(A run of records)
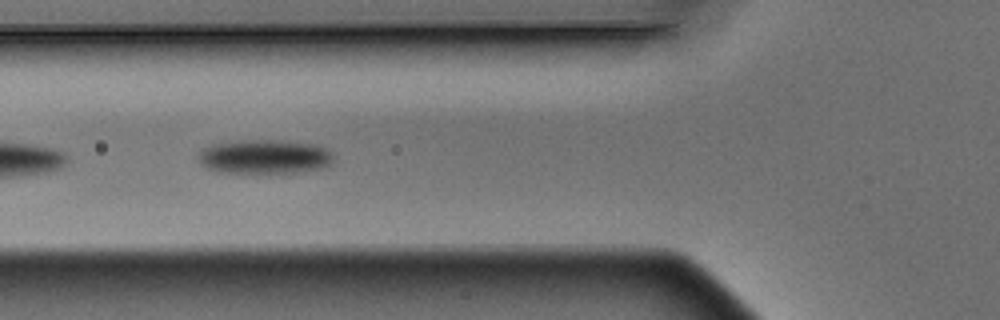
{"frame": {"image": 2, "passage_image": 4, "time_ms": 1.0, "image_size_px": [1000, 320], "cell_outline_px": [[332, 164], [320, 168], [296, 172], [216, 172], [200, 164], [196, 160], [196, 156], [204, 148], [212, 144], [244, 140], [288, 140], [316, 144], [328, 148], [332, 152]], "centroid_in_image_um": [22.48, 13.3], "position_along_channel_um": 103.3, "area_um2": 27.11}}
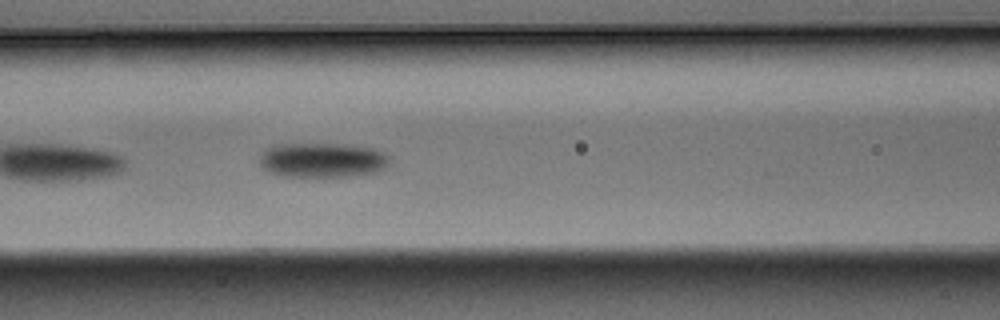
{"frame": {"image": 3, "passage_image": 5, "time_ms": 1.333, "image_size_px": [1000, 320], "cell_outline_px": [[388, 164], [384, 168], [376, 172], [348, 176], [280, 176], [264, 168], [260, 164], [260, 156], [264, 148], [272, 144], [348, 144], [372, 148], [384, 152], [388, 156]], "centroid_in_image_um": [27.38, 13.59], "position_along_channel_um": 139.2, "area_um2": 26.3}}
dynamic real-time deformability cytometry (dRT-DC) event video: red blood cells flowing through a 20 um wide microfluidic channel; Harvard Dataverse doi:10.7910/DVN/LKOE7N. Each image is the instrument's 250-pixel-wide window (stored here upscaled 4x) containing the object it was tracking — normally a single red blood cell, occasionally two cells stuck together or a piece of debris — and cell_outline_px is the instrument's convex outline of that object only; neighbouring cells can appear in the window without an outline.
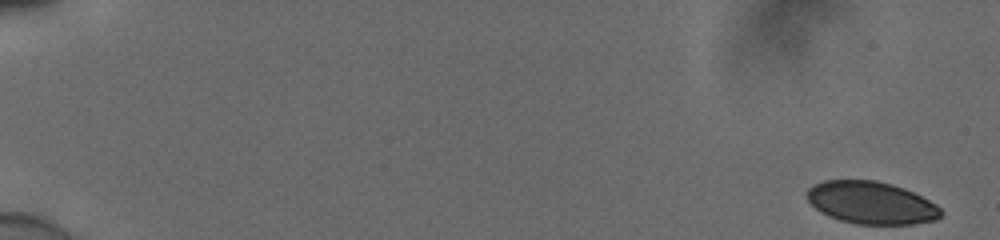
{"species": "human", "species_latin": "Homo sapiens", "temperature_condition": "cold", "stored_images_in_passage": 54, "camera_frame_rate_fps": 3000, "um_per_image_px": 0.085, "donor": {"sex": "male"}, "frame": {"image": 1, "passage_image": 1, "time_ms": 0.0, "image_size_px": [1000, 240], "cell_outline_px": [[944, 212], [936, 220], [912, 224], [856, 224], [840, 220], [828, 216], [820, 212], [808, 200], [808, 188], [824, 180], [876, 180], [892, 184], [904, 188], [936, 204]], "centroid_in_image_um": [74.07, 17.24], "position_along_channel_um": 10.9, "area_um2": 33.0}}
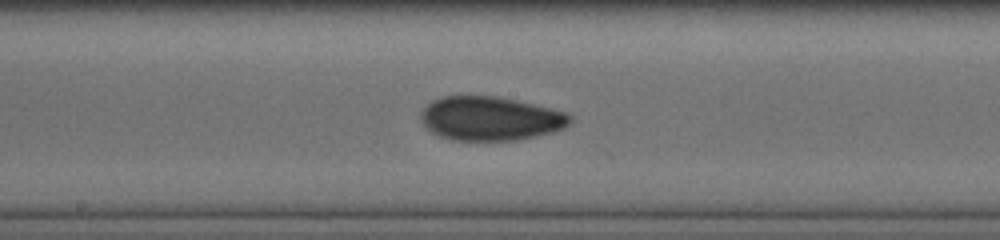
{"frame": {"image": 2, "passage_image": 31, "time_ms": 10.0, "image_size_px": [1000, 240], "cell_outline_px": [[572, 120], [564, 128], [552, 132], [516, 140], [452, 140], [440, 136], [432, 132], [424, 124], [420, 116], [420, 112], [432, 100], [440, 96], [496, 96], [516, 100], [552, 108], [568, 112], [572, 116]], "centroid_in_image_um": [41.69, 10.06], "position_along_channel_um": 206.5, "area_um2": 38.21}}
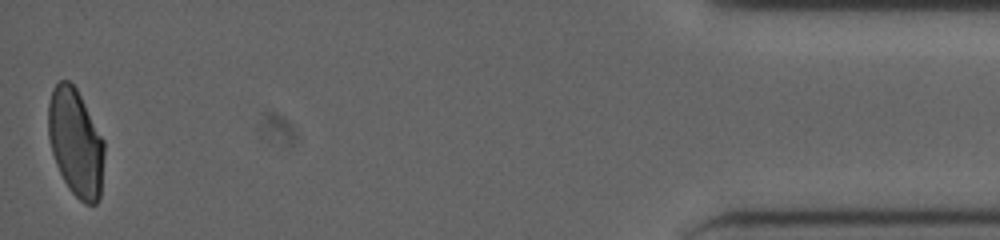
{"frame": {"image": 3, "passage_image": 54, "time_ms": 17.667, "image_size_px": [1000, 240], "cell_outline_px": [[104, 156], [100, 196], [96, 204], [84, 204], [68, 188], [56, 164], [52, 152], [48, 136], [48, 104], [52, 88], [60, 80], [68, 80], [76, 88], [104, 140]], "centroid_in_image_um": [6.43, 12.12], "position_along_channel_um": 428.8, "area_um2": 35.03}, "authors_computed_cell_mechanics": {"area_um2": 36.6741, "velocity_mm_per_s": 3.884, "shape_relaxation_time_tau1_ms": null, "shape_relaxation_time_tau2_ms": 1.3191, "deformation_change_tau1": null, "deformation_change_tau2": 0.0498}}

**Instructions for the task:** With pictures left out, extract the lines from the one containing "dynamic real-time deformability" to the end of the material above, both included, exactly as written.

**Task answer:**
dynamic real-time deformability cytometry (dRT-DC) event video: red blood cells flowing through a 20 um wide microfluidic channel; Harvard Dataverse doi:10.7910/DVN/LKOE7N. Each image is the instrument's 250-pixel-wide window (stored here upscaled 4x) containing the object it was tracking — normally a single red blood cell, occasionally two cells stuck together or a piece of debris — and cell_outline_px is the instrument's convex outline of that object only; neighbouring cells can appear in the window without an outline.
{"species": "human", "species_latin": "Homo sapiens", "temperature_condition": "cold", "stored_images_in_passage": 54, "camera_frame_rate_fps": 3000, "um_per_image_px": 0.085, "donor": {"sex": "male"}, "frame": {"image": 1, "passage_image": 1, "time_ms": 0.0, "image_size_px": [1000, 240], "cell_outline_px": [[944, 212], [936, 220], [912, 224], [856, 224], [840, 220], [828, 216], [820, 212], [808, 200], [808, 188], [824, 180], [876, 180], [892, 184], [904, 188], [936, 204]], "centroid_in_image_um": [74.07, 17.24], "position_along_channel_um": 10.9, "area_um2": 33.0}}
{"frame": {"image": 2, "passage_image": 31, "time_ms": 10.0, "image_size_px": [1000, 240], "cell_outline_px": [[572, 120], [564, 128], [552, 132], [516, 140], [452, 140], [440, 136], [432, 132], [424, 124], [420, 116], [420, 112], [432, 100], [440, 96], [496, 96], [516, 100], [552, 108], [568, 112], [572, 116]], "centroid_in_image_um": [41.69, 10.06], "position_along_channel_um": 206.5, "area_um2": 38.21}}
{"frame": {"image": 3, "passage_image": 54, "time_ms": 17.667, "image_size_px": [1000, 240], "cell_outline_px": [[104, 156], [100, 196], [96, 204], [84, 204], [68, 188], [56, 164], [52, 152], [48, 136], [48, 104], [52, 88], [60, 80], [68, 80], [76, 88], [104, 140]], "centroid_in_image_um": [6.43, 12.12], "position_along_channel_um": 428.8, "area_um2": 35.03}, "authors_computed_cell_mechanics": {"area_um2": 36.6741, "velocity_mm_per_s": 3.884, "shape_relaxation_time_tau1_ms": null, "shape_relaxation_time_tau2_ms": 1.3191, "deformation_change_tau1": null, "deformation_change_tau2": 0.0498}}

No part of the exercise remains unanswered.